No, I am not a salesperson or consultant for Thermomix. I am simply and avid fan(atic).

It was on a trip to Spain in 2003 with Tony Tan, of The Unlimited Cuisine Company, that I first saw a Thermomix. The machine was not part of the demonstration, but a meal was to be served after the class. Gabriela Llamas, who was presenting the class, decided to make some fideus, a type of Spanish noodle dish. She filled two Thermomix bowls, which looked a bit like blenders with blades in the base, with water and started the machines. Later she added the fried/toasted noodles and then set the machine to cook for a certain amount of time. The Thermomix was left to do its own thing while Gabriela continued demonstrating other dishes.

After a while the machines beeped to let her know that they were finished. At that time I imagined a couple of pots full of mush. But, to my amazement the noodles had cooked perfectly, without any supervision.

Gabriela explained that the machine was being used by many chefs in Spain due to the ability to cook at specific constant temperatures. So hollandaise sauce, crème anglaise and other dishes that did not respond well to overheating were child’s play in the Thermomix. It also chops & blends with great efficiency making instant sorbets and other wonderful dishes. She told us that it was an indispensable part of her kitchen.

Gabriela went on to produce a cookbook (in Spanish, sorry) “Cocinar con Thermomix” illustrated by her niece, Ximena Maier, of Lobstersquad, (who incidentally did Neil Murray’s illustration on At My Table). The book, as outlined on 25.10.06 by Ximena, has a mix of Spanish and exotic (Asian, Middle Eastern, French, Italian –exotic for Spain) dishes. Hopefully, Gabriela or Ximena will translate it one day.

On returning to Oz I could not find any cookware/department stores selling them here and so I forgot all about them. It was not until revisiting Gabriela’s cooking classes in 2005 that I remembered about these magic machines, but then visiting a little fishing village near Ancona really sealed my passion for the Thermomix. We had a meal with numerous courses of fish and seafood in soup, risotto, pasta, fritto misto and then just grilled, before we were served the most sublime green apple sorbet. The chef explained that it was just green apples (probably frozen in pieces) blitzed in his Bimby (Italian for Thermomix). It was so silky smooth and refreshing. Then I was really keen to get one.

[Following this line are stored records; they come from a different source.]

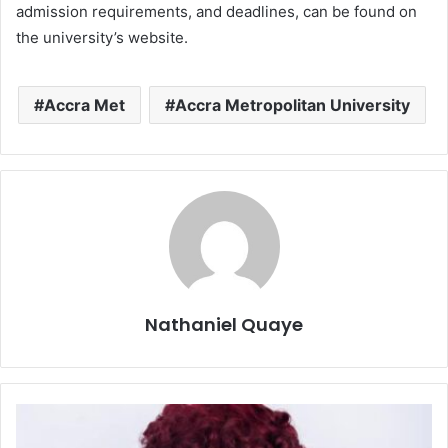
admission requirements, and deadlines, can be found on
the university’s website.
Accra Met
Accra Metropolitan University
Nathaniel Quaye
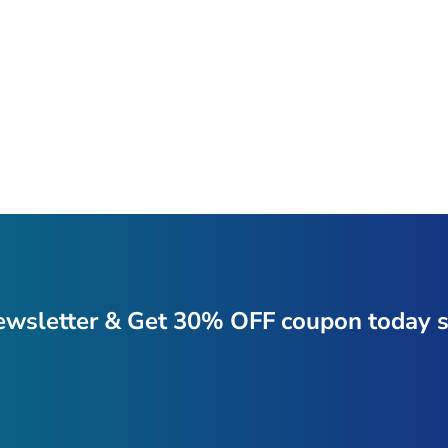
ewsletter & Get 30% OFF coupon today s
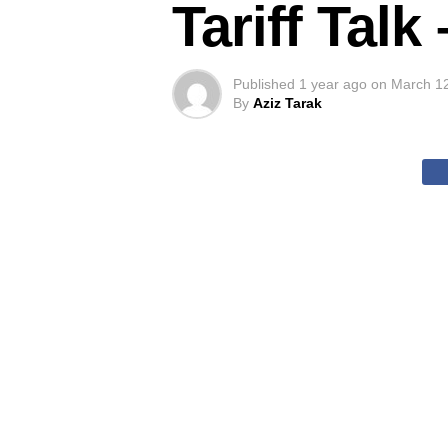
Tariff Tal
Published
1 year ago
on
March 1
By
Aziz Tarak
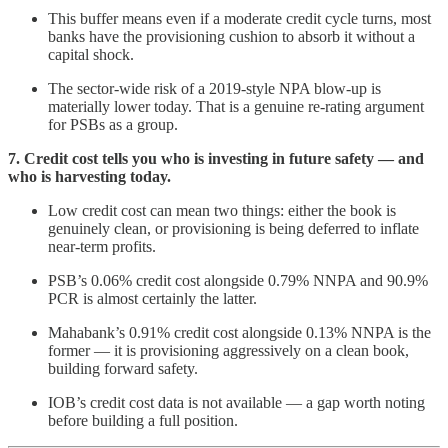
This buffer means even if a moderate credit cycle turns, most
banks have the provisioning cushion to absorb it without a
capital shock.
The sector-wide risk of a 2019-style NPA blow-up is
materially lower today. That is a genuine re-rating argument
for PSBs as a group.
7. Credit cost tells you who is investing in future safety — and
who is harvesting today.
Low credit cost can mean two things: either the book is
genuinely clean, or provisioning is being deferred to inflate
near-term profits.
PSB’s 0.06% credit cost alongside 0.79% NNPA and 90.9%
PCR is almost certainly the latter.
Mahabank’s 0.91% credit cost alongside 0.13% NNPA is the
former — it is provisioning aggressively on a clean book,
building forward safety.
IOB’s credit cost data is not available — a gap worth noting
before building a full position.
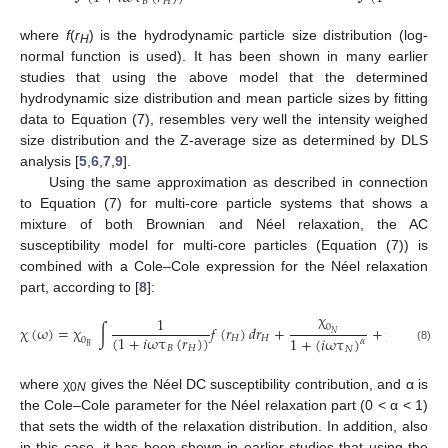
𝐵
𝐻
𝐵
where
f
(
r
) is the hydrodynamic particle size distribution (log-
H
normal function is used). It has been shown in many earlier
studies that using the above model that the determined
hydrodynamic size distribution and mean particle sizes by fitting
data to Equation (7), resembles very well the intensity weighed
size distribution and the Z-average size as determined by DLS
analysis [
5
,
6
,
7
,
9
].
Using the same approximation as described in connection
to Equation (7) for multi-core particle systems that shows a
mixture of both Brownian and Néel relaxation, the AC
susceptibility model for multi-core particles (Equation (7)) is
combined with a Cole–Cole expression for the Néel relaxation
part, according to [
8
]:
χ
1
0
χ
(
ω
)
=
χ
∫
𝑓
(
𝑟
)
𝑑
𝑟
+
+
χ
𝑁
(
1
+
𝑖
ωτ
(
𝑟
)
)
1
+
(
𝑖
ωτ
)
𝐻
𝐻
0
high
𝛼
𝐵
𝐵
𝐻
𝑁
(8)
where χ
gives the Néel DC susceptibility contribution, and α is
0
N
the Cole–Cole parameter for the Néel relaxation part (0 < α < 1)
that sets the width of the relaxation distribution. In addition, also
in this case, it has been shown in earlier studies that using the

The Thermomix is not available in stores, so after searching the internet I managed to find out that we needed to attend or hold a demonstration (a la Tupperware, lingerie parties, etc) to get one. It was November 2007 before my partner finally ordered one for my birthday. It is the best present I have ever received and now I want to share my enthusiasm.

Hopefully something in the following days, week, months, years of blogging along will appeal to somebody out there.

Time to get back in the kitchen and rattle the Thermomix.